Too much, too little, or just right?

When companies are starting out, they are often forced to make a difficult decision about where to spend their budget dollars. They know that keeping the books and monitoring finances are very important to their survival but can't spare more than one position, if that. They sometimes handle the challenge in one of the following ways. 

Option One – Hire an accounting clerk or bookkeeper to handle their day to day needs. This person may have a degree in accounting or not. Regardless, they may be perfectly fine for depositing checks, paying bills, doing payroll and even keeping the books and records in order. However, they may not have the experience necessary to provide management with the type of feedback that can really help them grow their business as well as possible. Lease or Buy equipment, anticipate cash flow needs, provide tax saving strategies, when to lease a new or larger facility. These analyses and decisions are best provided by someone with prior experience and training; a Controller or CFO level.  

Option Two – Make the first hire a more senior level person. Although this will likely cost quite a bit more initially, it does provide a level of experience and training that will allow the company to handle those higher-order decisions contemplated in the paragraph above. The problem is that the vast majority of the time, this person will also be handling the day to day accounting activities, including AP, AR and payroll. In this case, the company is "overpaying" for the bulk of its financial needs. 

In both of these scenarios, a larger more risky issue looms. When a company only has one person responsible for all of its accounting activities, it creates an environment at risk of both unintentional errors and intentional fraud. Having two sets of eyes and the appropriate segregation of duties, reduces the likelihood of costly mistakes and, even worse, fraudulent activities. 

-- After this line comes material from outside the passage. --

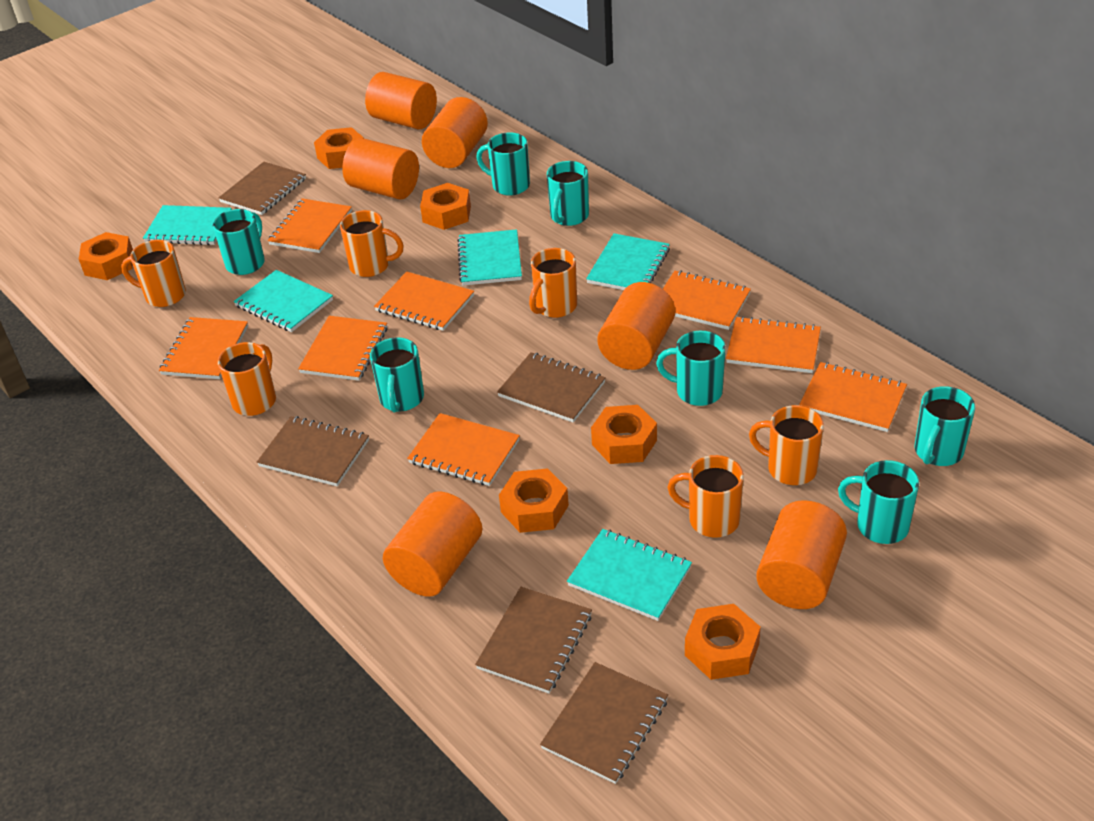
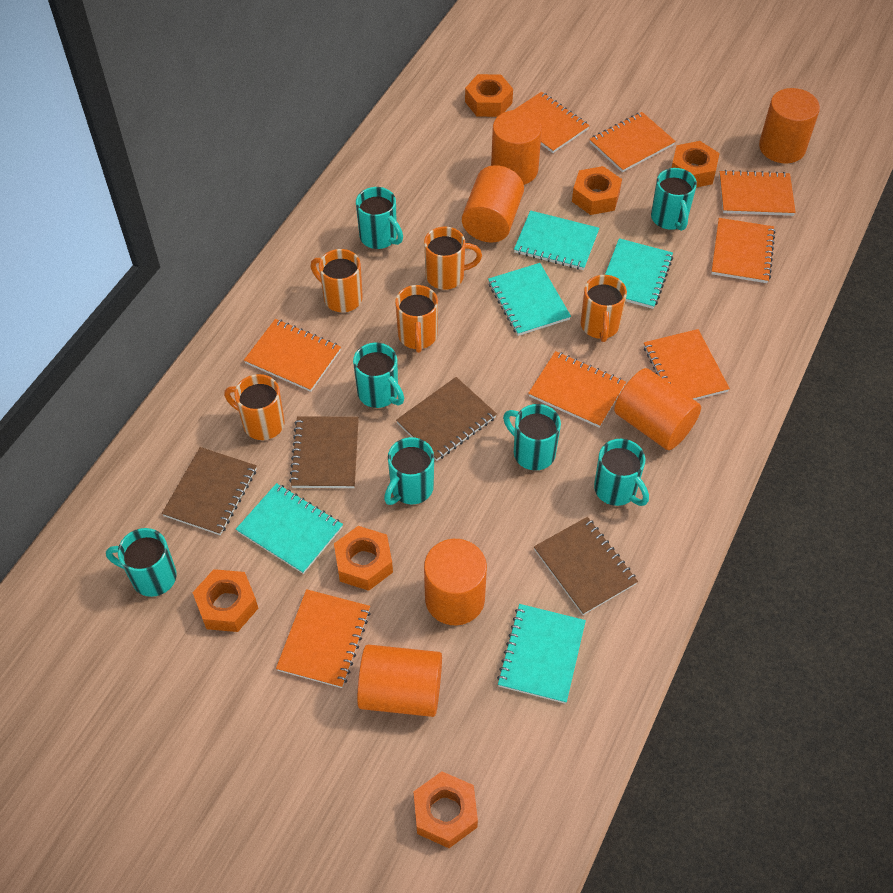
brown notebook: [218,162,306,215] [257,416,369,486] [475,587,592,694] [497,352,606,423] [540,662,668,784] = 5 -> [162,447,257,535] [289,416,359,488] [396,377,497,461] [534,517,638,615] = 4
orange mug: [121,240,186,307] [218,342,276,416] [340,210,404,277] [529,248,577,318] [667,455,744,537] [749,405,824,485] = 6 -> [224,374,285,440] [311,249,363,312] [395,285,438,353] [424,227,482,290] [581,275,627,342] = 5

By outsourcing some, or all, of your accounting needs, you are able to more efficiently allocate your budget dollars by only purchasing the services you need, from people qualified to provide them. If you need an accounting clerk 10 hours a week, a Controller 5 hours a week, and a CFO two days a month, that is just what you will receive, often at a lower cost than keeping a single accountant on staff full-time. Additionally, you have built in quality controls and appropriate oversight to mitigate errors, intentional or otherwise, AND are insulated from the risk of turnover and vacation time. Many small companies don't let their payroll clerk go on vacation for two weeks at a time....ever.